_What you should do_
Please extend the blog post below about the birth of Tobias James, picking up right after its last sentence.

_Source document_
How's it been? I feel the need to explain my month long absence...though it's probably obvious considering my last posts were about my impeding labor and though it felt like pregnancy would last an eternity, it didn't! We welcomed our son, Tobias James, into the world on March 9. That combined with the catastrophic failure our computer endured over the last month has kept me away from you, blog. My handy husband has been performing open-case surgery on the computer and finally cleared it off the kitchen table night before last, putting it back together and giving it some new life a la newegg.com.
So I come bearing photos and tales of birth and a strong desire to get some of my bloggy ideas out into the world. I've had multiple instances in these few weeks of 3 a.m. nursing session blog brainstorms, though half of those ideas have escaped my sleep deprived brain by morning! For now, I do have this to share...
Laboring at home as long as possible.
After a relaxed early labor that lasted over a day and an intense few hours of unmedicated active labor in the hospital, I was so ready to meet this little guy.
Daddy getting him ready for skin on skin contact with me about 10 minutes after birth. He was so alert.
And finally home....our whole crew together at last!
We arrived and after talking with my nurse, I agreed to a very low dose of pitocin. I have thought a lot about this decision and I don't regret it, though I would be hesitant suggest other moms take the same route without really supportive hospital staff and knowledge of your own body. Mary, our nurse, agreed to manually set my dosage instead of putting it on to increase automatically. She also agreed that when my body responded to the drug and moved into active labor, we would stop increasing the dosage and leave it alone. She asked me one time, before we started the pit, if I was sure I wanted to forgo all pain management and when I said yes, she did not ask again.
About an hour after the pit started, I was starting to have to really work through the contractions. My sister saved the day by bringing my birth ball and favorite pillow which I had accidentally left behind in my haste to leave the house. Those two things made a world of difference. The smell of my home was so comforting, I would bury my face in the pillow at every contraction. I spent a good two hours laboring on the ball as labor progressed, continually replaying a mental list of inspiration: the natural birth stories from Ina May's books and from my crunchy mom friends, the idea that my body was capable and the mental image of my body opening up and pushing my son out into the world where we could meet him and love him. With every contraction, I would replace the jerk reaction of "Ow! Ow! Ow!" with "This isn't pain, this is work. It's hard but it's got a purpose". I'd read an interesting bit a while ago about how as the cervix opens, the uterus actually pulls up into itself and the fundus (the top of the uterus) becomes thicker and stronger to push the baby down and out. I kept visualizing this during contractions and thinking "Up!". This lead to my visualizing running up a flight of stairs each time a contraction built and resting "on the way down". It fascinates me that this is what I came up with in the moment, but I must say it was quite effective.

_Listed entries_
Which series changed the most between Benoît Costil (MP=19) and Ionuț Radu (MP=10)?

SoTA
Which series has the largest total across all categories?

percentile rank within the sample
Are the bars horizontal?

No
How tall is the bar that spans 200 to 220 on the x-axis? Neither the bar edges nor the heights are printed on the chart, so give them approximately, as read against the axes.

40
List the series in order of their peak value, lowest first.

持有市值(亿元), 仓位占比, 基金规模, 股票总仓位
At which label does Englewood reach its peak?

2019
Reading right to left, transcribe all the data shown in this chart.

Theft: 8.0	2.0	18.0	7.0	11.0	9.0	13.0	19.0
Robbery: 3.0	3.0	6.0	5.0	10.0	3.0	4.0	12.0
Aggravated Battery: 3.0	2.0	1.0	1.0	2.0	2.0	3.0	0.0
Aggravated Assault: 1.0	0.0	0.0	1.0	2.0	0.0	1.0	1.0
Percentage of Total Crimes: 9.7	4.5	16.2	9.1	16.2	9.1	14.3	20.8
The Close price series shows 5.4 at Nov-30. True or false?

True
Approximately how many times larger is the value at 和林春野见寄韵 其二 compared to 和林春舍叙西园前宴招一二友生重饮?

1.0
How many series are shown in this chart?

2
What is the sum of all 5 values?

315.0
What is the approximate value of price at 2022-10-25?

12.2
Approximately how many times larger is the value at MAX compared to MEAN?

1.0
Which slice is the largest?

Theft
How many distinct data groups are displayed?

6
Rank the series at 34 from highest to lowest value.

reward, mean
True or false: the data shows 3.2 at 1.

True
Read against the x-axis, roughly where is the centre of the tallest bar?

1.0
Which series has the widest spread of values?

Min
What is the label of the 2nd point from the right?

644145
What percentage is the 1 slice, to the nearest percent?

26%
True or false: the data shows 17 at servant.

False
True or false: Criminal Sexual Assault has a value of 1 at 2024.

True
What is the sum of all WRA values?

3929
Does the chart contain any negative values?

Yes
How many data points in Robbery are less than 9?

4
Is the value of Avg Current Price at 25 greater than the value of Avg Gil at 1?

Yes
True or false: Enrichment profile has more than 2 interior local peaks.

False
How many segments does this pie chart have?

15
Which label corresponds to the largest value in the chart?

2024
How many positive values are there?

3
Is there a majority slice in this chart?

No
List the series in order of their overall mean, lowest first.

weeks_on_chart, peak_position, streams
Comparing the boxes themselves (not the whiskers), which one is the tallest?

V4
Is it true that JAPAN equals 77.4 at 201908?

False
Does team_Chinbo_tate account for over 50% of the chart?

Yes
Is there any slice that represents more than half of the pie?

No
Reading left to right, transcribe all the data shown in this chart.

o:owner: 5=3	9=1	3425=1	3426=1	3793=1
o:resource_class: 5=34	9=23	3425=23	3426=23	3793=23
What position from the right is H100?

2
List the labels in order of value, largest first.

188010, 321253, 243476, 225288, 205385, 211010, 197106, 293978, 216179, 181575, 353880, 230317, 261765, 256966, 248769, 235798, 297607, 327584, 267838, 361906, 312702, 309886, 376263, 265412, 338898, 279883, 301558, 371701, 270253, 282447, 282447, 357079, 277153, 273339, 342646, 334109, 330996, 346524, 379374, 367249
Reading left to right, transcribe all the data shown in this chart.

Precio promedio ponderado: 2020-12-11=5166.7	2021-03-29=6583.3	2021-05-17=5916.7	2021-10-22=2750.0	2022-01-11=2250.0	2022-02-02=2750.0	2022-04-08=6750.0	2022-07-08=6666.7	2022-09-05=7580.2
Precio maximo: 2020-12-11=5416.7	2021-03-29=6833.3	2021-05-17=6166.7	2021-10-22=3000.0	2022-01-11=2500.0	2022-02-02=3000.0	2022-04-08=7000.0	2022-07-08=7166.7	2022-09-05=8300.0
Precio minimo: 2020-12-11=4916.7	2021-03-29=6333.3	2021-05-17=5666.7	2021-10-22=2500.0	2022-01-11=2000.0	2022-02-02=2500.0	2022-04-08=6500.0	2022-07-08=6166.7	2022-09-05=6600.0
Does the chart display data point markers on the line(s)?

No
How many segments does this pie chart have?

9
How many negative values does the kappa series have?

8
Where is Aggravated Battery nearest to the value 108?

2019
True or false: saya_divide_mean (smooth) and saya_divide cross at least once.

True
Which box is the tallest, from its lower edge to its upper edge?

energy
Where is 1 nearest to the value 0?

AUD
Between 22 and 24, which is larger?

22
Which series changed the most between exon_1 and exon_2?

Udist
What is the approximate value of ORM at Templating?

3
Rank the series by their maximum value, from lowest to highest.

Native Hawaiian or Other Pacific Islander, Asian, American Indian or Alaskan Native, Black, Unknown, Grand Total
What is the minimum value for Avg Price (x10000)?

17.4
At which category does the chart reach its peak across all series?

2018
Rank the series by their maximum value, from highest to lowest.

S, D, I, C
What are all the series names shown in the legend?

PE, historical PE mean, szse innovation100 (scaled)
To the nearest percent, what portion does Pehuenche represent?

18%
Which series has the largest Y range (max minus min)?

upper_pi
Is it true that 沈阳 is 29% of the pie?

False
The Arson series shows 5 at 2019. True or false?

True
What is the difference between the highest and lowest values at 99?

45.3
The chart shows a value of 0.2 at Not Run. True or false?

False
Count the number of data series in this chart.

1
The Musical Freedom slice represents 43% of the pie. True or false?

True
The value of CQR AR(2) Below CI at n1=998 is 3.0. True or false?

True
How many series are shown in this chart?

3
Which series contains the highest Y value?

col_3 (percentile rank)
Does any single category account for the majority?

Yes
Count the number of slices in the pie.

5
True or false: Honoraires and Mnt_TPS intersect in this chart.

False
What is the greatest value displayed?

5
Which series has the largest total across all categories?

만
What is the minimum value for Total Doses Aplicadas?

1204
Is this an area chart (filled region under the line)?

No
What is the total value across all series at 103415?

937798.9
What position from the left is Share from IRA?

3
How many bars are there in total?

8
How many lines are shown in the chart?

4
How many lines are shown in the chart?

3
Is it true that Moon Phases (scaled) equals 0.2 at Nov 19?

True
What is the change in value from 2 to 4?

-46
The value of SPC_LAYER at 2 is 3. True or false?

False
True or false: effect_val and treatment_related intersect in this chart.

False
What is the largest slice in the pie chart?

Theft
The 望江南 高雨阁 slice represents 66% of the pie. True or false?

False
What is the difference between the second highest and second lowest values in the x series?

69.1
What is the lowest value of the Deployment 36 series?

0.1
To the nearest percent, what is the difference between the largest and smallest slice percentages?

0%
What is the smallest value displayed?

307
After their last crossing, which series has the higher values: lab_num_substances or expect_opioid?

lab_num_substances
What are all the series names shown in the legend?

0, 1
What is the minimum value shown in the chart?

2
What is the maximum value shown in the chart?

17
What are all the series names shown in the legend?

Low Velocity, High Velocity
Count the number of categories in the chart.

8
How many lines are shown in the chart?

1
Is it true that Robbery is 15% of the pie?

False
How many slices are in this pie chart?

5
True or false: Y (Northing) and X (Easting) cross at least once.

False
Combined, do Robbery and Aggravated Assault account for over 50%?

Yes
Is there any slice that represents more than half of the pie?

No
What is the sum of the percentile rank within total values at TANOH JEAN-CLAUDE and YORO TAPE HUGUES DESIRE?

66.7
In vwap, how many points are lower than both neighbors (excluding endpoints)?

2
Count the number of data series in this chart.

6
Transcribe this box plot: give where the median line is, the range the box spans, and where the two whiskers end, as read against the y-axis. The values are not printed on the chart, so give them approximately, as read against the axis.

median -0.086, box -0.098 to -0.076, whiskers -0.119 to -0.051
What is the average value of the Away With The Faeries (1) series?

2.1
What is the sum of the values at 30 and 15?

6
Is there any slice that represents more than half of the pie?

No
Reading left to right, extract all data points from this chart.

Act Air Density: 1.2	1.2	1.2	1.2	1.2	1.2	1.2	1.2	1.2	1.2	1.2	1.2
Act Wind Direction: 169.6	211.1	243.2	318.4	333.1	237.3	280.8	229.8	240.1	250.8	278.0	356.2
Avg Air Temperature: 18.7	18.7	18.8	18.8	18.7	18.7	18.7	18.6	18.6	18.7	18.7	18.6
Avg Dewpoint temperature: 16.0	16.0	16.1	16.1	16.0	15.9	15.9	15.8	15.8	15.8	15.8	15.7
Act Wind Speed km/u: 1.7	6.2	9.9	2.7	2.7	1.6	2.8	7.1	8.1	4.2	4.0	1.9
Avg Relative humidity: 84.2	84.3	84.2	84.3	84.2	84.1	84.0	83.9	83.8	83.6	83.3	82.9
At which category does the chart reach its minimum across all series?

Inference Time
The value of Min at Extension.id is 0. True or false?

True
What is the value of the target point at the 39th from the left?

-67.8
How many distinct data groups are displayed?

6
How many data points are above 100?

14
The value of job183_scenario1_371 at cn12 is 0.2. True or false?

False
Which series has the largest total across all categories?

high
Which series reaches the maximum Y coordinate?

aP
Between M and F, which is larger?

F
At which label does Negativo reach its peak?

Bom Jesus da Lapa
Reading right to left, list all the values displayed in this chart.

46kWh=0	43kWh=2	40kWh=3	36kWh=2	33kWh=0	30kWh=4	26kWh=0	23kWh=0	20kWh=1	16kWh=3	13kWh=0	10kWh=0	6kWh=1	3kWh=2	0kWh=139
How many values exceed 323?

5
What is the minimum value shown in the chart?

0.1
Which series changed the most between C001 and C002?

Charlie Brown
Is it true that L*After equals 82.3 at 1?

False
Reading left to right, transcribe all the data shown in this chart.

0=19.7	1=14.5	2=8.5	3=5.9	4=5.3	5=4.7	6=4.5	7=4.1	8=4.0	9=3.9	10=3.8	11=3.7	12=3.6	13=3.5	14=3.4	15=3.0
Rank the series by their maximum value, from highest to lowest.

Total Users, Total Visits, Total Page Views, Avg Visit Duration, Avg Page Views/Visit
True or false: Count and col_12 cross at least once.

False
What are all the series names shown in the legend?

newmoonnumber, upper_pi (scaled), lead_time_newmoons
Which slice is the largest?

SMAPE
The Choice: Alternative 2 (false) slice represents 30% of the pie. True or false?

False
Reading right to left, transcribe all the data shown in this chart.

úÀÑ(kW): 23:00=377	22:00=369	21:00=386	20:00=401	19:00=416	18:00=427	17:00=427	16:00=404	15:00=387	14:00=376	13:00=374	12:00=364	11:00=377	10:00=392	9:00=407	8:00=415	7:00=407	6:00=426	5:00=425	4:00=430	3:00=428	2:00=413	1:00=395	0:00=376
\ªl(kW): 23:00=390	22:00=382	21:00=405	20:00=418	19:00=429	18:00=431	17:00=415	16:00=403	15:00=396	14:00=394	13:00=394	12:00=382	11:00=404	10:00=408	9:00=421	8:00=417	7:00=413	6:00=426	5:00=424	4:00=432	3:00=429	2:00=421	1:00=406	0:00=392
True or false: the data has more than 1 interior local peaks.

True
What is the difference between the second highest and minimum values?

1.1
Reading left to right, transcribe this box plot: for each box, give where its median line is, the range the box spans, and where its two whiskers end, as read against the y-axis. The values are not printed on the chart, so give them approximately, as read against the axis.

_Written answer_
At noon, Mary came in to check my progress and shocked us all when she said I was dilated to 7 cm. The doctor poked his head in and instructed the nurses to begin setting up because he figured the baby would come in about 30 minutes based on my history. After this things become a blur and I can only say that it was Jeremiah staying calm and controlled that kept me grounded. He kissed me through contractions like Ina May suggests in her books, stating that it helps sphincters to open to relax your mouth. He applied counter pressure on my lower back and he assured me it was almost over and I was doing a good job. Tobias was born 28 minutes after the nurse announced to the room I was at a 7. He was, and is, completely perfect. If I'm being honest, until they laid the little guy on my chest, I wasn't 100% sure I could do it. After having two highly medicalized births, recovering from anesthesia and interventions, I desperately wanted to do it naturally but I just wasn't sure I was able.
Unbelievably...3 1/2 weeks have passed since Toby's birth! It's one of those things that just blows my mind. It feel simultaneously like time has flown and like he's been here forever. We are finally falling into a good groove, exhausted but smitten. God has big plans for this little boy, of this I am sure. He has certainly blessed us.